Ziel 1: Prüfe für jede der Aussagen (a), (b) und (c), ob sie mit dem Seitentext übereinstimmt. Antworte jeweils mit Ja oder Nein und zitiere die entscheidenden Worte wörtlich. (a) Nach keltischem Recht Schottlands bestimmt das Volk, wer König wird. (b) Konstantin II. regierte 29 Jahre. (c) Die Dynastie der McAlpine endete im Jahr 1034.
Ziel 2: Nenne alle Zeitspannen in Jahren, die der Seitentext als Regierungszeit angibt.
Ziel 3: Gib bitte den Abschnitt des Seitentextes von „Nach dem Tod“ bis einschließlich „weitgehend geklärt waren.“ wortgetreu wieder.

##### Seitentext #####

Obwohl die Könige allesamt aus der gleichen Familie kamen, so handelt es sich doch in den seltensten Fällen tatsächlich um eine Übergabe der Regentschaft vom sterbenden Vater an den ihm nachfolgenden Sohn, sondern oftmals um Cousins, Enkel oder manchmal Brüder, die dem sterbenden König folgten. Diese Tode waren dabei fast nie natürlicher Art, denn ein weiterer Aspekt, war hier maßgeblich, nämlich, dass es im keltischen Recht Schottlands heißt, dass das Volk bestimmt, wer König sein soll. So lässt sich leicht vorstellen, dass je nachdem, wie das Volk sich genau aufteilte – gerade wenn man daran denkt, dass zu diesem Zeitpunkt noch Picten und Scoten existierten – die Nachfolge eines Königs oftmals nicht klar geregelt war, wenn sich die eine Seite des Volkes für den Bruder eines Königs und die andere Seite für den Cousin eines Königs entschied.

Nach dem Tod von Kenneth bis zum Ende der Dynastie der McAlpine im Jahr 1034 lag so die durchschnittliche Regierungszeit eines schottischen Königs bei zwölf Jahren. Mit der Ausnahme von Konstantin II., Kenneth II., und Malcolm II. regierten die meisten Könige nicht länger als fünf Jahre. Von den drei genannten Königen kam Konstantin auf 43 Jahre, Kenneth II. auf 24 Jahre und Malcolm auf 29 Jahre. Die letzten beiden langregierenden Herrscher waren es auch, die auch endlich eine Beziehung zu dem südlichen Nachbarn aufnehmen konnten, weil in ihrer Zeit die innenpolitischen Angelegenheiten weitgehend geklärt waren.

##### Rohdaten #####

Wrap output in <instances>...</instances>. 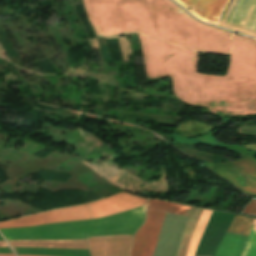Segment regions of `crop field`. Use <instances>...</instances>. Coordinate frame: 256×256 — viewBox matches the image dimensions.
<instances>
[{"mask_svg":"<svg viewBox=\"0 0 256 256\" xmlns=\"http://www.w3.org/2000/svg\"><path fill=\"white\" fill-rule=\"evenodd\" d=\"M0 256H15V255H0Z\"/></svg>","mask_w":256,"mask_h":256,"instance_id":"14","label":"crop field"},{"mask_svg":"<svg viewBox=\"0 0 256 256\" xmlns=\"http://www.w3.org/2000/svg\"><path fill=\"white\" fill-rule=\"evenodd\" d=\"M256 222V220H254ZM253 223L249 239L242 256H256V223Z\"/></svg>","mask_w":256,"mask_h":256,"instance_id":"11","label":"crop field"},{"mask_svg":"<svg viewBox=\"0 0 256 256\" xmlns=\"http://www.w3.org/2000/svg\"><path fill=\"white\" fill-rule=\"evenodd\" d=\"M133 236L89 238L91 256H129Z\"/></svg>","mask_w":256,"mask_h":256,"instance_id":"6","label":"crop field"},{"mask_svg":"<svg viewBox=\"0 0 256 256\" xmlns=\"http://www.w3.org/2000/svg\"><path fill=\"white\" fill-rule=\"evenodd\" d=\"M192 207L149 200L146 221L137 231L131 256H153L164 212L188 217ZM165 213L157 250L154 256H176L188 218Z\"/></svg>","mask_w":256,"mask_h":256,"instance_id":"2","label":"crop field"},{"mask_svg":"<svg viewBox=\"0 0 256 256\" xmlns=\"http://www.w3.org/2000/svg\"><path fill=\"white\" fill-rule=\"evenodd\" d=\"M0 247H8L5 241H0Z\"/></svg>","mask_w":256,"mask_h":256,"instance_id":"13","label":"crop field"},{"mask_svg":"<svg viewBox=\"0 0 256 256\" xmlns=\"http://www.w3.org/2000/svg\"><path fill=\"white\" fill-rule=\"evenodd\" d=\"M0 240H3V238L0 236Z\"/></svg>","mask_w":256,"mask_h":256,"instance_id":"15","label":"crop field"},{"mask_svg":"<svg viewBox=\"0 0 256 256\" xmlns=\"http://www.w3.org/2000/svg\"><path fill=\"white\" fill-rule=\"evenodd\" d=\"M212 212L213 211H211V210L203 209V211H202V213L199 217V221H198V224L196 226V229H195V231L193 233V236L191 238L186 256H194L199 238H200V236H201V234H202V232H203V230H204Z\"/></svg>","mask_w":256,"mask_h":256,"instance_id":"9","label":"crop field"},{"mask_svg":"<svg viewBox=\"0 0 256 256\" xmlns=\"http://www.w3.org/2000/svg\"><path fill=\"white\" fill-rule=\"evenodd\" d=\"M201 211H202V209L193 208L190 218H189V221L187 223L186 229L184 231L181 247H180V250H179L177 256H185L190 238H191L194 228L197 224L198 217H199Z\"/></svg>","mask_w":256,"mask_h":256,"instance_id":"10","label":"crop field"},{"mask_svg":"<svg viewBox=\"0 0 256 256\" xmlns=\"http://www.w3.org/2000/svg\"><path fill=\"white\" fill-rule=\"evenodd\" d=\"M146 204V199L137 198L128 193H120L104 200L89 203L93 218L104 217L133 209Z\"/></svg>","mask_w":256,"mask_h":256,"instance_id":"5","label":"crop field"},{"mask_svg":"<svg viewBox=\"0 0 256 256\" xmlns=\"http://www.w3.org/2000/svg\"><path fill=\"white\" fill-rule=\"evenodd\" d=\"M17 254L50 256H90L89 250H67L47 248H13Z\"/></svg>","mask_w":256,"mask_h":256,"instance_id":"8","label":"crop field"},{"mask_svg":"<svg viewBox=\"0 0 256 256\" xmlns=\"http://www.w3.org/2000/svg\"><path fill=\"white\" fill-rule=\"evenodd\" d=\"M253 220L254 219L235 216L227 232L248 236ZM229 233H226L224 236L215 256L241 255L248 237Z\"/></svg>","mask_w":256,"mask_h":256,"instance_id":"4","label":"crop field"},{"mask_svg":"<svg viewBox=\"0 0 256 256\" xmlns=\"http://www.w3.org/2000/svg\"><path fill=\"white\" fill-rule=\"evenodd\" d=\"M0 253L13 254L10 248H0Z\"/></svg>","mask_w":256,"mask_h":256,"instance_id":"12","label":"crop field"},{"mask_svg":"<svg viewBox=\"0 0 256 256\" xmlns=\"http://www.w3.org/2000/svg\"><path fill=\"white\" fill-rule=\"evenodd\" d=\"M145 206L113 216L32 228L0 230L6 240L88 239L94 236L134 234L144 223Z\"/></svg>","mask_w":256,"mask_h":256,"instance_id":"1","label":"crop field"},{"mask_svg":"<svg viewBox=\"0 0 256 256\" xmlns=\"http://www.w3.org/2000/svg\"><path fill=\"white\" fill-rule=\"evenodd\" d=\"M19 256H27V255H19Z\"/></svg>","mask_w":256,"mask_h":256,"instance_id":"16","label":"crop field"},{"mask_svg":"<svg viewBox=\"0 0 256 256\" xmlns=\"http://www.w3.org/2000/svg\"><path fill=\"white\" fill-rule=\"evenodd\" d=\"M93 219L87 204L49 211L0 223V229L32 227L44 224Z\"/></svg>","mask_w":256,"mask_h":256,"instance_id":"3","label":"crop field"},{"mask_svg":"<svg viewBox=\"0 0 256 256\" xmlns=\"http://www.w3.org/2000/svg\"><path fill=\"white\" fill-rule=\"evenodd\" d=\"M8 242L11 247L89 249L88 240H22Z\"/></svg>","mask_w":256,"mask_h":256,"instance_id":"7","label":"crop field"}]
</instances>
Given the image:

#####

Korrekte Ausgabe 1:
(a) Ja: „dass es im keltischen Recht Schottlands heißt, dass das Volk bestimmt, wer König sein soll“
(b) Nein: „Konstantin auf 43 Jahre“
(c) Ja: „bis zum Ende der Dynastie der McAlpine im Jahr 1034“

Korrekte Ausgabe 2:
- zwölf Jahre (durchschnittliche Regierungszeit eines schottischen Königs)
- fünf Jahre (die meisten Könige regierten nicht länger)
- 43 Jahre (Konstantin)
- 24 Jahre (Kenneth II.)
- 29 Jahre (Malcolm)

Korrekte Ausgabe 3:
Nach dem Tod von Kenneth bis zum Ende der Dynastie der McAlpine im Jahr 1034 lag so die durchschnittliche Regierungszeit eines schottischen Königs bei zwölf Jahren. Mit der Ausnahme von Konstantin II., Kenneth II., und Malcolm II. regierten die meisten Könige nicht länger als fünf Jahre. Von den drei genannten Königen kam Konstantin auf 43 Jahre, Kenneth II. auf 24 Jahre und Malcolm auf 29 Jahre. Die letzten beiden langregierenden Herrscher waren es auch, die auch endlich eine Beziehung zu dem südlichen Nachbarn aufnehmen konnten, weil in ihrer Zeit die innenpolitischen Angelegenheiten weitgehend geklärt waren.